Methods: At a prenatal assessment, low-income Mexican-origin women (N = 322; mean [SD] age, 27.8 [6.5]) reported on childhood abuse and family conflict. Weight was measured 7 times between 6 weeks and 2 years postpartum and calculated as body mass index. Regression and growth models were used to estimate the impact of childhood abuse, childhood family conflict, partner support, and depressive symptoms on weight and weight change.

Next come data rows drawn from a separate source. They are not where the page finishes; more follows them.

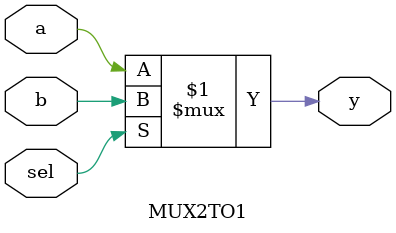
<source format=v>
module MUX2TO1 (
  input wire a,
  input wire b,
  input wire sel,
  output wire y
);
  assign y = sel ? b : a;
endmodule

</source>
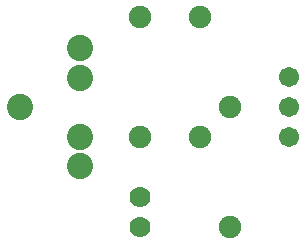
<source format=gtl>
G04 MADE WITH FRITZING*
G04 WWW.FRITZING.ORG*
G04 DOUBLE SIDED*
G04 HOLES PLATED*
G04 CONTOUR ON CENTER OF CONTOUR VECTOR*
%ASAXBY*%
%FSLAX23Y23*%
%MOIN*%
%OFA0B0*%
%SFA1.0B1.0*%
%ADD10C,0.087695*%
%ADD11C,0.087722*%
%ADD12C,0.070000*%
%ADD13C,0.075000*%
%ADD14C,0.067559*%
%ADD15R,0.001000X0.001000*%
%LNCOPPER1*%
G90*
G70*
G54D10*
X205Y493D03*
G54D11*
X402Y690D03*
X402Y591D03*
G54D10*
X402Y394D03*
G54D11*
X402Y296D03*
G54D12*
X605Y93D03*
X605Y193D03*
G54D13*
X605Y793D03*
X605Y393D03*
X805Y793D03*
X805Y393D03*
X905Y93D03*
X905Y493D03*
G54D14*
X1100Y393D03*
X1100Y493D03*
X1100Y593D03*
G54D15*
D02*
G04 End of Copper1*
M02*
</source>
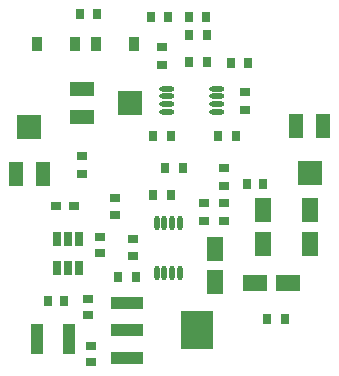
<source format=gtp>
%FSLAX25Y25*%
%MOIN*%
G70*
G01*
G75*
G04 Layer_Color=8421504*
%ADD10R,0.02756X0.03543*%
%ADD11R,0.10630X0.12992*%
%ADD12R,0.10630X0.03937*%
%ADD13R,0.03543X0.03150*%
%ADD14R,0.03150X0.03543*%
%ADD15R,0.04331X0.10236*%
%ADD16R,0.03543X0.02756*%
%ADD17R,0.02756X0.05118*%
%ADD18R,0.03347X0.02756*%
%ADD19R,0.08071X0.05709*%
%ADD20R,0.05709X0.08071*%
%ADD21O,0.01772X0.05118*%
%ADD22O,0.05118X0.01772*%
%ADD23R,0.03583X0.04803*%
%ADD24R,0.07874X0.05118*%
%ADD25R,0.07874X0.07874*%
%ADD26R,0.05118X0.07874*%
%ADD27R,0.07874X0.07874*%
%ADD28C,0.01000*%
%ADD29C,0.01600*%
%ADD30C,0.05906*%
%ADD31R,0.05906X0.05906*%
%ADD32C,0.02500*%
%ADD33C,0.10236*%
%ADD34C,0.00984*%
%ADD35C,0.01575*%
%ADD36C,0.00787*%
%ADD37C,0.00800*%
%ADD38C,0.00606*%
D10*
X-10827Y-31496D02*
D03*
X-4921D02*
D03*
X38961Y-45457D02*
D03*
X44866D02*
D03*
X6890Y-3937D02*
D03*
X984D02*
D03*
X4921Y4921D02*
D03*
X10827D02*
D03*
X6890Y15748D02*
D03*
X984D02*
D03*
X28543D02*
D03*
X22638D02*
D03*
X12795Y40354D02*
D03*
X18701D02*
D03*
X18701Y49213D02*
D03*
X12795D02*
D03*
X-17717Y56102D02*
D03*
X-23622D02*
D03*
D11*
X15551Y-49213D02*
D03*
D12*
X-7677Y-58268D02*
D03*
Y-49213D02*
D03*
Y-40157D02*
D03*
D13*
X-20669Y-38583D02*
D03*
Y-44094D02*
D03*
X-19685Y-59842D02*
D03*
Y-54331D02*
D03*
X-16732Y-17913D02*
D03*
Y-23425D02*
D03*
X-5906Y-18898D02*
D03*
Y-24409D02*
D03*
D14*
X-34252Y-39370D02*
D03*
X-28740D02*
D03*
X32096Y-403D02*
D03*
X37608D02*
D03*
X18504Y55118D02*
D03*
X12992D02*
D03*
X5709D02*
D03*
X197D02*
D03*
X26969Y40053D02*
D03*
X32480D02*
D03*
D15*
X-37795Y-52165D02*
D03*
X-27165D02*
D03*
D16*
X-11811Y-4921D02*
D03*
Y-10827D02*
D03*
X-22638Y8858D02*
D03*
Y2953D02*
D03*
X24606Y-6890D02*
D03*
Y-12795D02*
D03*
X17717Y-12795D02*
D03*
Y-6890D02*
D03*
X24606Y-984D02*
D03*
Y4921D02*
D03*
X31693Y24305D02*
D03*
Y30210D02*
D03*
X3937Y39370D02*
D03*
Y45276D02*
D03*
D17*
X-23819Y-28346D02*
D03*
X-27559D02*
D03*
X-31299D02*
D03*
Y-18898D02*
D03*
X-27559D02*
D03*
X-23819D02*
D03*
D18*
X-31594Y-7874D02*
D03*
X-25492D02*
D03*
D19*
X34744Y-33465D02*
D03*
X45965D02*
D03*
D20*
X21654Y-21949D02*
D03*
Y-33169D02*
D03*
X37402Y-9154D02*
D03*
Y-20374D02*
D03*
X53150Y-20374D02*
D03*
Y-9154D02*
D03*
D21*
X9744Y-13386D02*
D03*
X7185D02*
D03*
X4626D02*
D03*
X2067D02*
D03*
X9744Y-29921D02*
D03*
X7185D02*
D03*
X4626D02*
D03*
X2067D02*
D03*
D22*
X22047Y23720D02*
D03*
Y26280D02*
D03*
Y28839D02*
D03*
Y31398D02*
D03*
X5512Y23720D02*
D03*
Y26280D02*
D03*
Y28839D02*
D03*
Y31398D02*
D03*
D23*
X-18248Y46260D02*
D03*
X-5374D02*
D03*
X-25059D02*
D03*
X-37933D02*
D03*
D24*
X-22638Y22047D02*
D03*
Y31102D02*
D03*
D25*
X-6890Y26575D02*
D03*
D26*
X-35827Y2953D02*
D03*
X-44882D02*
D03*
X48622Y19003D02*
D03*
X57677D02*
D03*
D27*
X-40354Y18701D02*
D03*
X53150Y3255D02*
D03*
M02*

</source>
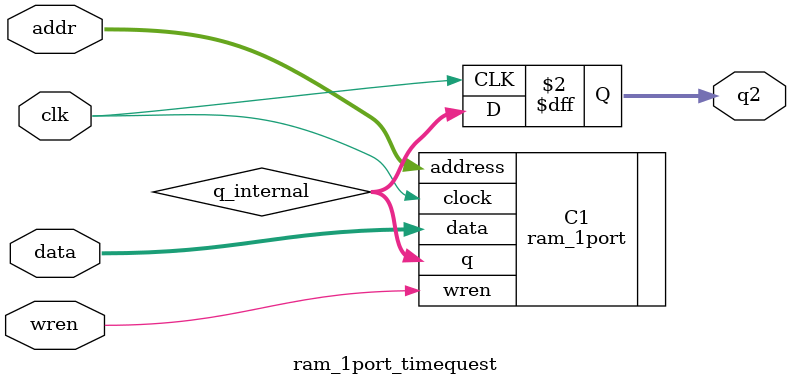
<source format=v>
module ram_1port_timequest(
	input[7:0] addr,
	input clk,
	input[15:0] data,
	input wren,
	output reg[15:0] q2
);
	wire[15:0] q_internal;
	
	ram_1port C1(
		.address(addr),
		.clock(clk),
		.data(data),
		.wren(wren),
		.q(q_internal)
	);
	
	always @(posedge clk) begin
		q2 <= q_internal;
	end
endmodule
</source>
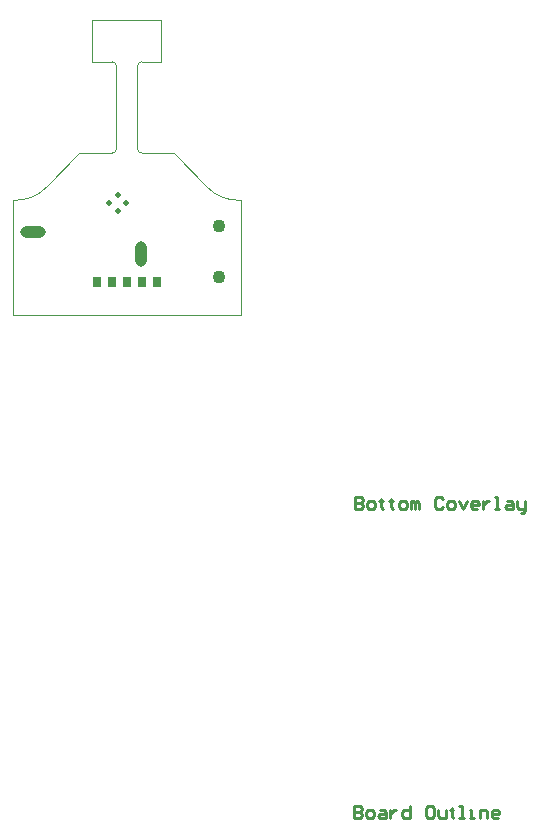
<source format=gbs>
G04*
G04 #@! TF.GenerationSoftware,Altium Limited,Altium Designer,23.1.1 (15)*
G04*
G04 Layer_Color=15238730*
%FSLAX24Y24*%
%MOIN*%
G70*
G04*
G04 #@! TF.SameCoordinates,E02B9306-6A5D-4C65-B62C-121D950AC055*
G04*
G04*
G04 #@! TF.FilePolarity,Negative*
G04*
G01*
G75*
%ADD10C,0.0100*%
%ADD17C,0.0005*%
%ADD70C,0.0430*%
%ADD71O,0.0400X0.0850*%
%ADD72O,0.0850X0.0400*%
%ADD73C,0.0197*%
%ADD81R,0.0276X0.0354*%
D10*
X11393Y-6065D02*
Y-6464D01*
X11593D01*
X11660Y-6398D01*
Y-6331D01*
X11593Y-6265D01*
X11393D01*
X11593D01*
X11660Y-6198D01*
Y-6131D01*
X11593Y-6065D01*
X11393D01*
X11860Y-6464D02*
X11993D01*
X12060Y-6398D01*
Y-6265D01*
X11993Y-6198D01*
X11860D01*
X11793Y-6265D01*
Y-6398D01*
X11860Y-6464D01*
X12260Y-6131D02*
Y-6198D01*
X12193D01*
X12326D01*
X12260D01*
Y-6398D01*
X12326Y-6464D01*
X12593Y-6131D02*
Y-6198D01*
X12526D01*
X12660D01*
X12593D01*
Y-6398D01*
X12660Y-6464D01*
X12926D02*
X13060D01*
X13126Y-6398D01*
Y-6265D01*
X13060Y-6198D01*
X12926D01*
X12860Y-6265D01*
Y-6398D01*
X12926Y-6464D01*
X13260D02*
Y-6198D01*
X13326D01*
X13393Y-6265D01*
Y-6464D01*
Y-6265D01*
X13459Y-6198D01*
X13526Y-6265D01*
Y-6464D01*
X14326Y-6131D02*
X14259Y-6065D01*
X14126D01*
X14059Y-6131D01*
Y-6398D01*
X14126Y-6464D01*
X14259D01*
X14326Y-6398D01*
X14526Y-6464D02*
X14659D01*
X14726Y-6398D01*
Y-6265D01*
X14659Y-6198D01*
X14526D01*
X14459Y-6265D01*
Y-6398D01*
X14526Y-6464D01*
X14859Y-6198D02*
X14992Y-6464D01*
X15126Y-6198D01*
X15459Y-6464D02*
X15326D01*
X15259Y-6398D01*
Y-6265D01*
X15326Y-6198D01*
X15459D01*
X15525Y-6265D01*
Y-6331D01*
X15259D01*
X15659Y-6198D02*
Y-6464D01*
Y-6331D01*
X15725Y-6265D01*
X15792Y-6198D01*
X15859D01*
X16059Y-6464D02*
X16192D01*
X16125D01*
Y-6065D01*
X16059D01*
X16458Y-6198D02*
X16592D01*
X16658Y-6265D01*
Y-6464D01*
X16458D01*
X16392Y-6398D01*
X16458Y-6331D01*
X16658D01*
X16792Y-6198D02*
Y-6398D01*
X16858Y-6464D01*
X17058D01*
Y-6531D01*
X16992Y-6598D01*
X16925D01*
X17058Y-6464D02*
Y-6198D01*
X11354Y-16380D02*
Y-16780D01*
X11554D01*
X11621Y-16713D01*
Y-16646D01*
X11554Y-16580D01*
X11354D01*
X11554D01*
X11621Y-16513D01*
Y-16446D01*
X11554Y-16380D01*
X11354D01*
X11821Y-16780D02*
X11954D01*
X12021Y-16713D01*
Y-16580D01*
X11954Y-16513D01*
X11821D01*
X11754Y-16580D01*
Y-16713D01*
X11821Y-16780D01*
X12220Y-16513D02*
X12354D01*
X12420Y-16580D01*
Y-16780D01*
X12220D01*
X12154Y-16713D01*
X12220Y-16646D01*
X12420D01*
X12554Y-16513D02*
Y-16780D01*
Y-16646D01*
X12620Y-16580D01*
X12687Y-16513D01*
X12754D01*
X13220Y-16380D02*
Y-16780D01*
X13020D01*
X12954Y-16713D01*
Y-16580D01*
X13020Y-16513D01*
X13220D01*
X13953Y-16380D02*
X13820D01*
X13753Y-16446D01*
Y-16713D01*
X13820Y-16780D01*
X13953D01*
X14020Y-16713D01*
Y-16446D01*
X13953Y-16380D01*
X14153Y-16513D02*
Y-16713D01*
X14220Y-16780D01*
X14420D01*
Y-16513D01*
X14620Y-16446D02*
Y-16513D01*
X14553D01*
X14686D01*
X14620D01*
Y-16713D01*
X14686Y-16780D01*
X14886D02*
X15020D01*
X14953D01*
Y-16380D01*
X14886D01*
X15220Y-16780D02*
X15353D01*
X15286D01*
Y-16513D01*
X15220D01*
X15553Y-16780D02*
Y-16513D01*
X15753D01*
X15819Y-16580D01*
Y-16780D01*
X16153D02*
X16019D01*
X15953Y-16713D01*
Y-16580D01*
X16019Y-16513D01*
X16153D01*
X16219Y-16580D01*
Y-16646D01*
X15953D01*
D17*
X0Y3830D02*
G03*
X1114Y4257I100J1406D01*
G01*
X6486D02*
G03*
X7600Y3830I1014J979D01*
G01*
X3450Y8300D02*
G03*
X3300Y8450I-150J0D01*
G01*
X4150Y5550D02*
G03*
X4300Y5400I150J0D01*
G01*
Y8450D02*
G03*
X4150Y8300I0J-150D01*
G01*
X3300Y5400D02*
G03*
X3450Y5550I0J150D01*
G01*
X0Y0D02*
Y3830D01*
X7600Y0D02*
Y1725D01*
Y2515D01*
Y3830D01*
X0Y0D02*
X7600D01*
X2650Y8450D02*
Y9830D01*
X4300Y5400D02*
X5382D01*
X2650Y8450D02*
X3300D01*
X2650Y9830D02*
X4950D01*
Y8450D02*
Y9830D01*
X3450Y5550D02*
Y8300D01*
X4300Y8450D02*
X4950D01*
X5382Y5400D02*
X6486Y4257D01*
X1114D02*
X2218Y5400D01*
X4150Y5550D02*
Y8300D01*
X2218Y5400D02*
X3300D01*
D70*
X6873Y1286D02*
D03*
Y2956D02*
D03*
D71*
X4270Y2050D02*
D03*
D72*
X659Y2770D02*
D03*
D73*
X3496Y3461D02*
D03*
X3774Y3740D02*
D03*
X3218D02*
D03*
X3496Y4018D02*
D03*
D81*
X3300Y1110D02*
D03*
X2800D02*
D03*
X4300D02*
D03*
X3800D02*
D03*
X4800D02*
D03*
M02*

</source>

Results: Higher family conflict predicted higher weight across the first (β = .12; p = .037) and second (β = .16; p = .012) postpartum years. Family conflict (β = .17; p = .018) and low partner support (β = -.16; p = .028) also predicted increasing weight in the first year. Partner support partially mediated the effect of childhood abuse on weight change in the first year (p = .031). Depressive symptomatology mediated the effects of childhood abuse and family conflict on weight status in the second year (abuse: p = .005; conflict: p = .023).
Conclusions: For low-income Mexican-origin women with a history of childhood abuse or high family conflict, depression and low partner support may be important targets for obesity prevention efforts in the postpartum period.